The latest announcement though provides a more positive spin on collaborative ventures as the Beeb announce they’ll be expanding their BBC Worldwide YouTube account with extra videos, and will offer US based viewers full length episodes of some of the more popular shows.
This could be very interesting as presently people who choose to view BBC content online tend to use the iPlayer, which acts as a ‘catch up’ service. However the iPlayer doesn’t offer a back catalogue of favourite shows; whilst the new YouTube channel will.
But how do they plan to cover the cost of making full length videos available on YouTube, and why is this open to US ISP users only?

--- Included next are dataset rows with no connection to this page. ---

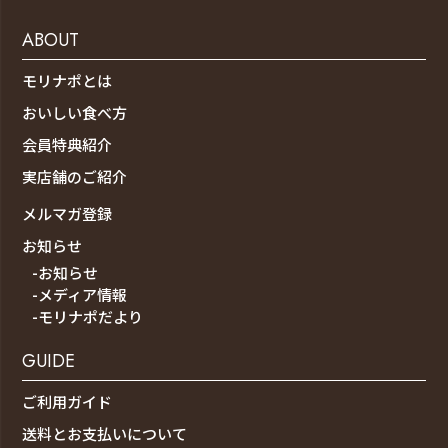
ABOUT
モリナポとは
おいしい食べ方
会員特典紹介
実店舗のご紹介
メルマガ登録
お知らせ
-お知らせ
-メディア情報
-モリナポだより
GUIDE
ご利用ガイド
送料とお支払いについて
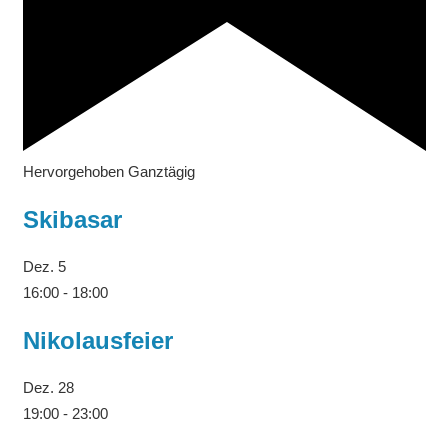
Hervorgehoben
Ganztägig
Skibasar
Dez.
5
16:00
-
18:00
Nikolausfeier
Dez.
28
19:00
-
23:00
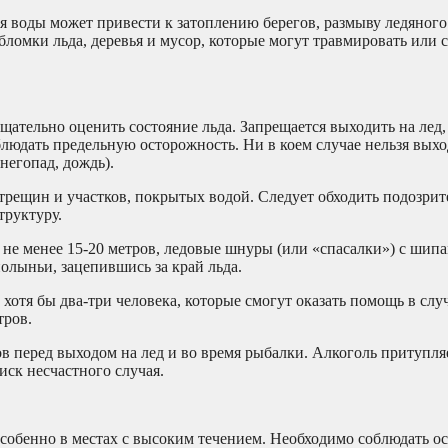
я воды может привести к затоплению берегов, размыву ледяного
бломки льда, деревья и мусор, которые могут травмировать или 
щательно оценить состояние льда. Запрещается выходить на лед,
людать предельную осторожность. Ни в коем случае нельзя выхо
негопад, дождь).
трещин и участков, покрытых водой. Следует обходить подозрит
труктуру.
 не менее 15-20 метров, ледовые шнуры (или «спасалки») с шипа
олыньи, зацепившись за край льда.
 хотя бы два-три человека, которые смогут оказать помощь в слу
тров.
в перед выходом на лед и во время рыбалки. Алкоголь притупля
ск несчастного случая.
особенно в местах с высоким течением. Необходимо соблюдать о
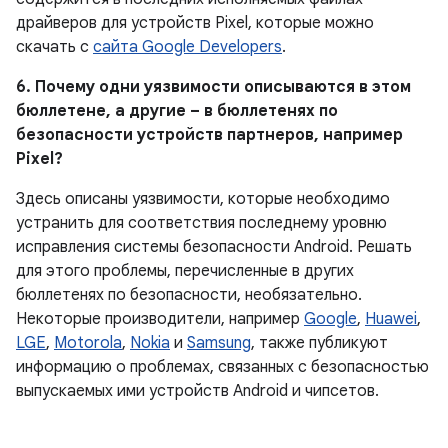
драйверов для устройств Pixel, которые можно
скачать с
сайта Google Developers
.
6. Почему одни уязвимости описываются в этом
бюллетене, а другие – в бюллетенях по
безопасности устройств партнеров, например
Pixel?
Здесь описаны уязвимости, которые необходимо
устранить для соответствия последнему уровню
исправления системы безопасности Android. Решать
для этого проблемы, перечисленные в других
бюллетенях по безопасности, необязательно.
Некоторые производители, например
Google
,
Huawei
,
LGE
,
Motorola
,
Nokia
и
Samsung
, также публикуют
информацию о проблемах, связанных с безопасностью
выпускаемых ими устройств Android и чипсетов.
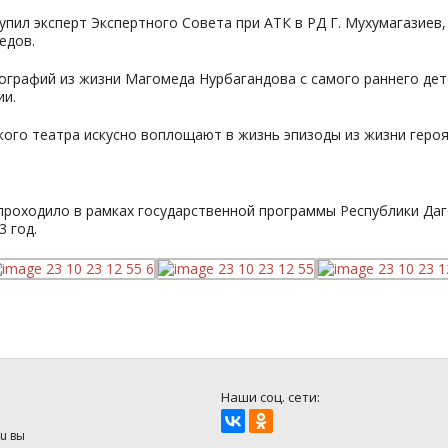
 эксперт Экспертного Совета при АТК в РД Г. Мухумагазиев, 
едов.
ографий из жизни Магомеда Нурбагандова с самого раннего дет
ии.
ского театра искусно воплощают в жизнь эпизоды из жизни геро
 проходило в рамках государственной программы Республики Да
3 год.
Наши соц. сети:
u вы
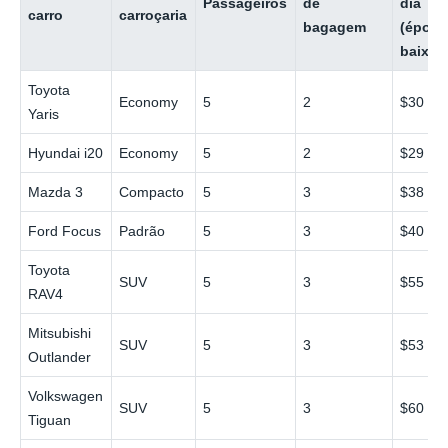
Passageiros
de
dia
carro
carroçaria
bagagem
(época
baixa)
Toyota
Economy
5
2
$30
Yaris
Hyundai i20
Economy
5
2
$29
Mazda 3
Compacto
5
3
$38
Ford Focus
Padrão
5
3
$40
Toyota
SUV
5
3
$55
RAV4
Mitsubishi
SUV
5
3
$53
Outlander
Volkswagen
SUV
5
3
$60
Tiguan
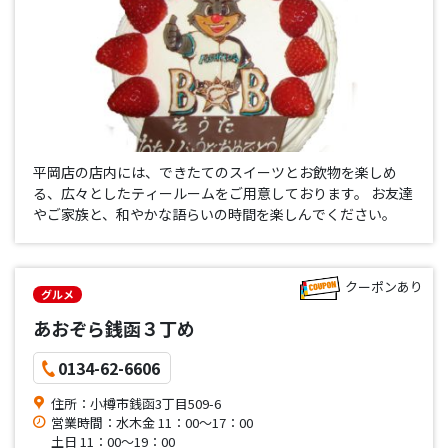
平岡店の店内には、できたてのスイーツとお飲物を楽しめ
る、広々としたティールームをご用意しております。 お友達
やご家族と、和やかな語らいの時間を楽しんでください。
クーポンあり
グルメ
あおぞら銭函３丁め
0134-62-6606
住所：小樽市銭函3丁目509-6
営業時間：水木金 11：00～17：00
土日 11：00～19：00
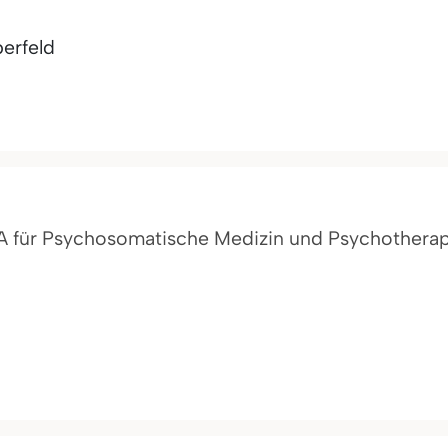
erfeld
 FA für Psychosomatische Medizin und Psychothera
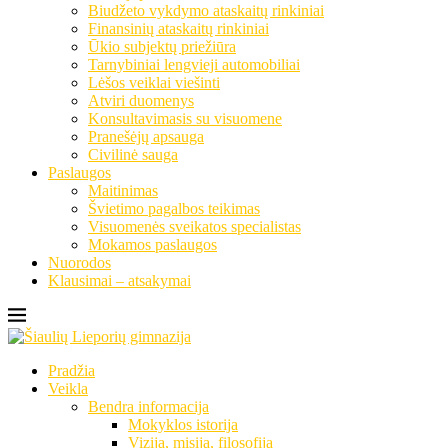
Biudžeto vykdymo ataskaitų rinkiniai
Finansinių ataskaitų rinkiniai
Ūkio subjektų priežiūra
Tarnybiniai lengvieji automobiliai
Lėšos veiklai viešinti
Atviri duomenys
Konsultavimasis su visuomene
Pranešėjų apsauga
Civilinė sauga
Paslaugos
Maitinimas
Švietimo pagalbos teikimas
Visuomenės sveikatos specialistas
Mokamos paslaugos
Nuorodos
Klausimai – atsakymai
Pradžia
Veikla
Bendra informacija
Mokyklos istorija
Vizija, misija, filosofija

To offer this service they’re going to be tied into certain US-centric based advertising schemes to cover the costs, which is why the UK are excluded from the launch.
Whilst I think it’s great that our US mates can again access to our programming, the fact that we’re excluded from it is frustrating. Will we have to access UK content via the US site through a proxy server? It could all get very confusing, Then again, with Hulu promising a UK launch sometime soon, the way we view all videos online could start to change dramatically.
*Note: I’ve just spoken to the BBC and they’d like to clarify that so far they’re only releasing 5 full length ‘niche’ shows onto the YouTube player in the States, such as The Life of Birds, which they say will appeal to a niche market and is part of them extending their commercial arm overseas.